Ever since I’ve graduated on September 2022, I’ve not had a job. Maybe a crappy internship, but I wasn’t provided with a ‘certificate’, or letter that proves if I’ve worked for them. That was around October 2022, and I quit voluntarily at the end of January 2023. Since then, I’ve not worked anywhere as a software dev, be it internship or full-time, because the job market is so fucked up in India.

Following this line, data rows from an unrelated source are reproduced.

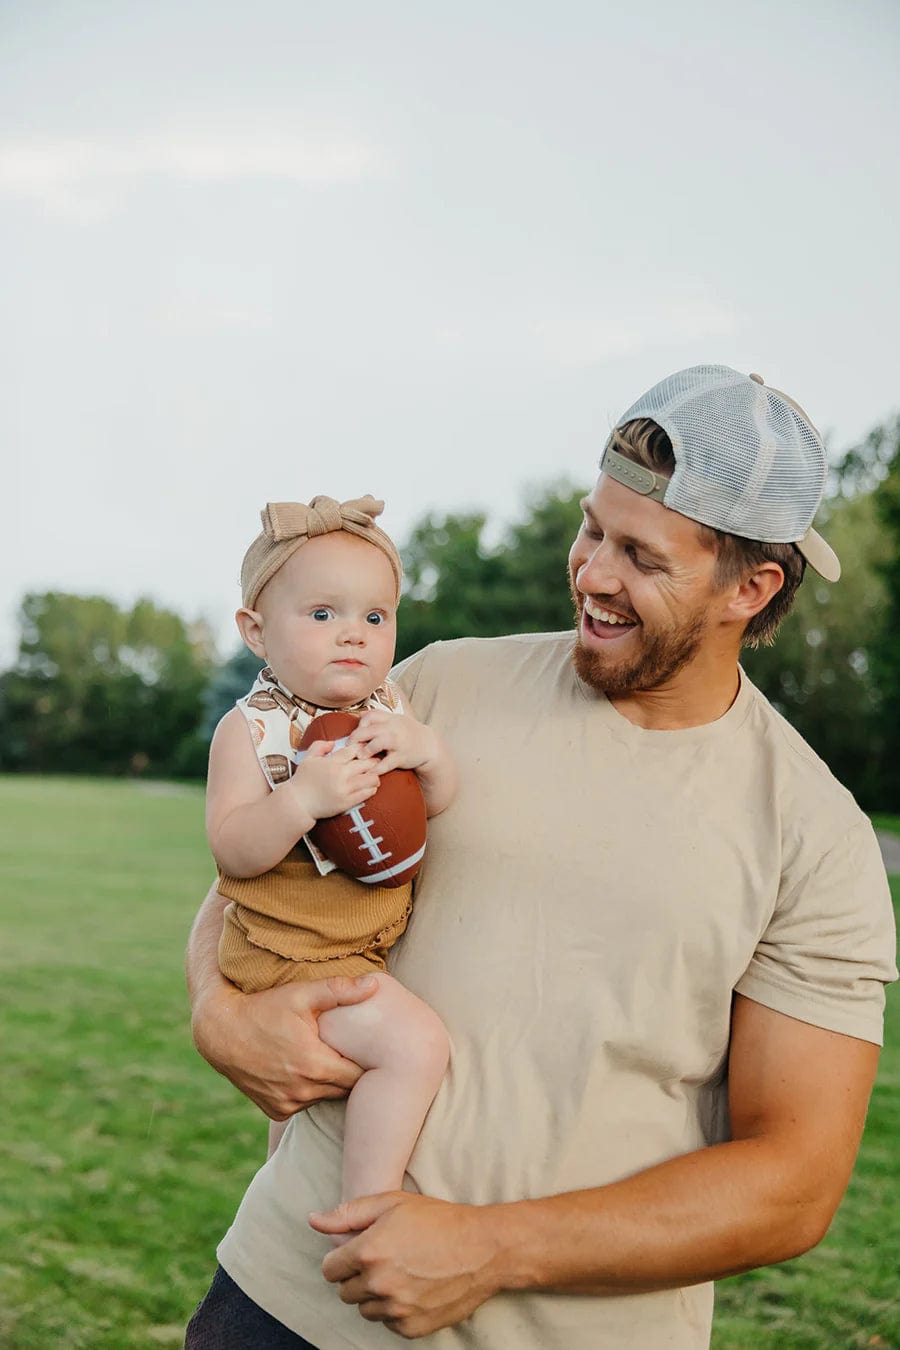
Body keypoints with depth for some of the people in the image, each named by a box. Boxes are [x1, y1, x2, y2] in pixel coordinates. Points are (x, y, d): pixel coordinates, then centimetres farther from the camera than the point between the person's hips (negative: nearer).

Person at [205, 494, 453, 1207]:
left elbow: (437, 805, 3)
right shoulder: (251, 728, -15)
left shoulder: (386, 706, 2)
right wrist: (304, 797, -36)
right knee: (414, 1044, -23)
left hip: (375, 945, 8)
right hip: (291, 953, -8)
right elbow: (233, 851, -21)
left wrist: (425, 750, -18)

Now, how do I explain this to avail scholarship? I have yet to read other scholarship docs from other countries in Europe, and I’m already shitting solidified blood-clots reading this from the DAAD Helmut-Schmidt announcement document:

a curriculum vitae in reverse chronological order including the date of issue (format: europass, please note: the europass template does not include a date, please add it yourself) with exact information about your studies and practical experience; gaps of three months or more must be explained

(Update: And I just realized that I am an idiot for not reading that this is only for non-STEM folks. Well, it looks to me that DAAD for STEM is also almost the same, with more stringent requirements.)

In my college, there was no research programs - I mean, you know the typical ‘Indian colleges encouraging academic plagiarism’, so I didn’t learn or do shit. And obviously, I have no job experience. I did contribute to open-source from GitLab, a few Ruby gems, a new unknown front-end framework for JS, then Nixpkgs and now Guix, but that’s it. Honestly, I wouldn’t even call it contribution, because only a few patches were merged - most of it was just me interacting with those folks. After that, I’ve done nothing since September 2023, because my laptop broke and there were no spare parts. Maybe a little bit of playing around with Nix and Guix, writing package expressions and that’s it.

How do I explain this? CVs are supposed to be at least 2-3 pages, but this? I can’t even write half a page with this.

  • Carighan Maconar
    link
    507 days ago

    I worried about this a lot back after uni, too.

    I studied 8 years for a diploma that was supposed to be done in 5, and I had done nothing with the extra time. I just wasn’t in a good place to be done any faster.

    However, it turns out to just not be a problem. Companies generally could not give a flying fuck about what I did at university, and as soon as I had been at one company, they only cared what I had done before in the industry.

    Now of course, going for a masters is different, but I wouldn’t worry too much about it, it probably matters less than you think it will. If you want to explain gaps, I’d just cite it as “personal reasons”. If they ask - which is kinda not-okay - you can always say you had family matters that precluded you from focusing on your studies until now.